:: THE DATA ::
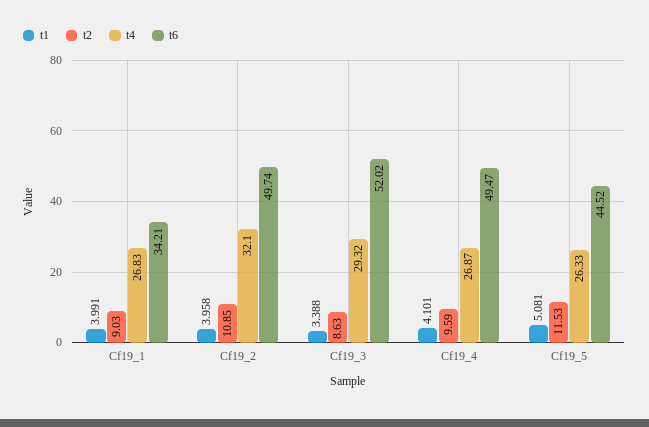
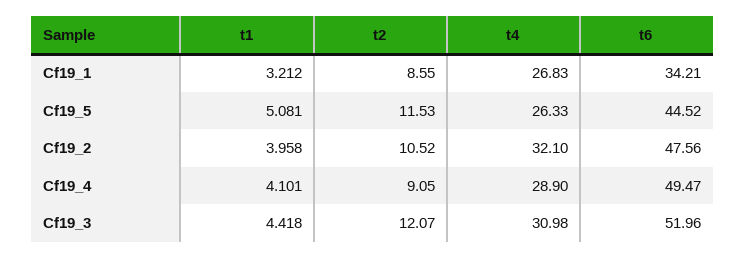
  {
    "t1": {
-     "Cf19_1": 3.991,
+     "Cf19_1": 3.212,
      "Cf19_2": 3.958,
-     "Cf19_3": 3.388,
+     "Cf19_3": 4.418,
      "Cf19_4": 4.101,
      "Cf19_5": 5.081
    },
    "t2": {
-     "Cf19_1": 9.03,
+     "Cf19_1": 8.55,
-     "Cf19_2": 10.85,
+     "Cf19_2": 10.52,
-     "Cf19_3": 8.63,
+     "Cf19_3": 12.07,
-     "Cf19_4": 9.59,
+     "Cf19_4": 9.05,
      "Cf19_5": 11.53
    },
    "t4": {
      "Cf19_1": 26.83,
      "Cf19_2": 32.1,
-     "Cf19_3": 29.32,
+     "Cf19_3": 30.98,
-     "Cf19_4": 26.87,
+     "Cf19_4": 28.9,
      "Cf19_5": 26.33
    },
    "t6": {
      "Cf19_1": 34.21,
-     "Cf19_2": 49.74,
+     "Cf19_2": 47.56,
-     "Cf19_3": 52.02,
+     "Cf19_3": 51.96,
      "Cf19_4": 49.47,
      "Cf19_5": 44.52
    }
  }

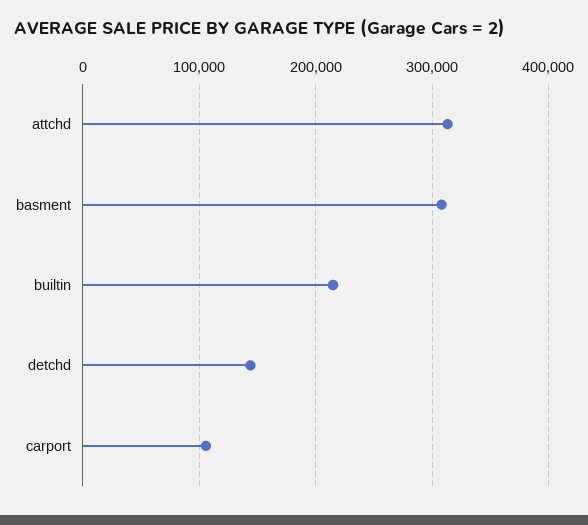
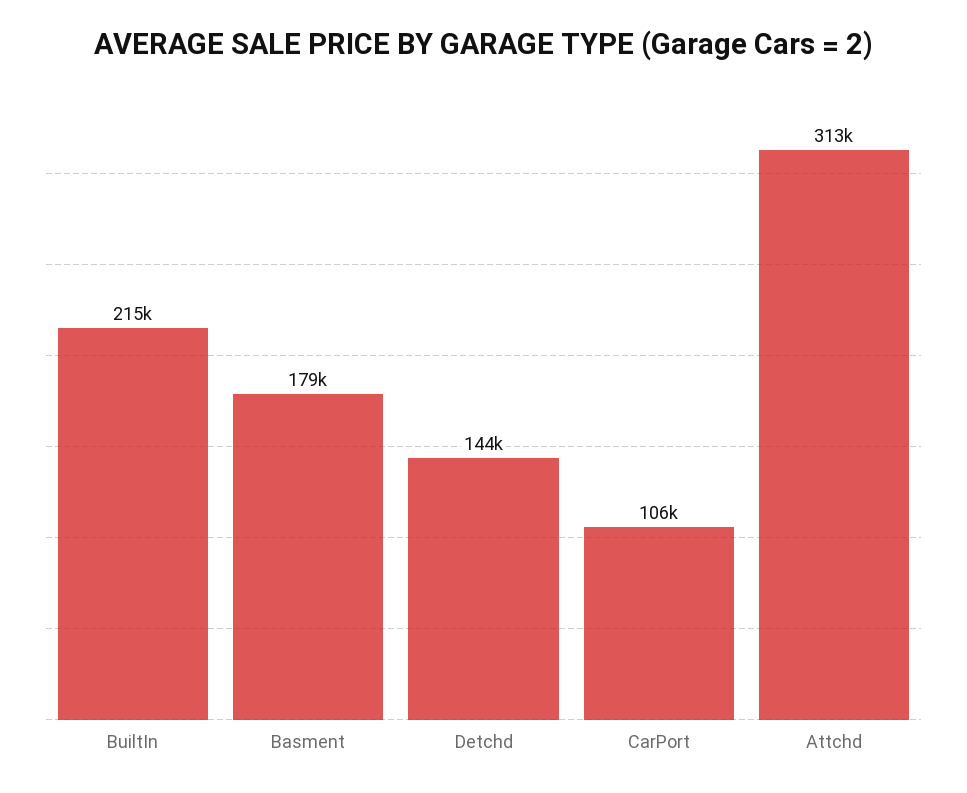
  {
    "attchd": 313000,
-   "basment": 310000,
+   "basment": 179000,
    "builtin": 215000,
    "detchd": 144000,
    "carport": 106000
  }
:::
* _ACTIVITY_
Minus its pictures, the full listing should be copied verbatim.

* _SOLUTION FOR THIS TASK_
  {
    "t1": {
-     "Cf19_1": 3.991,
+     "Cf19_1": 3.212,
      "Cf19_2": 3.958,
-     "Cf19_3": 3.388,
+     "Cf19_3": 4.418,
      "Cf19_4": 4.101,
      "Cf19_5": 5.081
    },
    "t2": {
-     "Cf19_1": 9.03,
+     "Cf19_1": 8.55,
-     "Cf19_2": 10.85,
+     "Cf19_2": 10.52,
-     "Cf19_3": 8.63,
+     "Cf19_3": 12.07,
-     "Cf19_4": 9.59,
+     "Cf19_4": 9.05,
      "Cf19_5": 11.53
    },
    "t4": {
      "Cf19_1": 26.83,
      "Cf19_2": 32.1,
-     "Cf19_3": 29.32,
+     "Cf19_3": 30.98,
-     "Cf19_4": 26.87,
+     "Cf19_4": 28.9,
      "Cf19_5": 26.33
    },
    "t6": {
      "Cf19_1": 34.21,
-     "Cf19_2": 49.74,
+     "Cf19_2": 47.56,
-     "Cf19_3": 52.02,
+     "Cf19_3": 51.96,
      "Cf19_4": 49.47,
      "Cf19_5": 44.52
    }
  }

  {
    "attchd": 313000,
-   "basment": 310000,
+   "basment": 179000,
    "builtin": 215000,
    "detchd": 144000,
    "carport": 106000
  }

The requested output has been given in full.